=== Section Start ===

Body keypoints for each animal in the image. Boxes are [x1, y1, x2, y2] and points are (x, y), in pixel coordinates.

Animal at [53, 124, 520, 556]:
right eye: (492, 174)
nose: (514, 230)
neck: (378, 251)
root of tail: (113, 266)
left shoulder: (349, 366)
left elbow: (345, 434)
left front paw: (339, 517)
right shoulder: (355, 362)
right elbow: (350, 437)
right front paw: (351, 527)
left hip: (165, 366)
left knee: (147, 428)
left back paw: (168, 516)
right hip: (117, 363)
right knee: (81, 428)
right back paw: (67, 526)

=== Section End ===

• INSTRUCTIONS FOR THE TASK: All the records above must be transcribed without a single change to any word.

• PROBLEM SOLUTION:
Body keypoints for each animal in the image. Boxes are [x1, y1, x2, y2] and points are (x, y), in pixel coordinates.

Animal at [53, 124, 520, 556]:
right eye: (492, 174)
nose: (514, 230)
neck: (378, 251)
root of tail: (113, 266)
left shoulder: (349, 366)
left elbow: (345, 434)
left front paw: (339, 517)
right shoulder: (355, 362)
right elbow: (350, 437)
right front paw: (351, 527)
left hip: (165, 366)
left knee: (147, 428)
left back paw: (168, 516)
right hip: (117, 363)
right knee: (81, 428)
right back paw: (67, 526)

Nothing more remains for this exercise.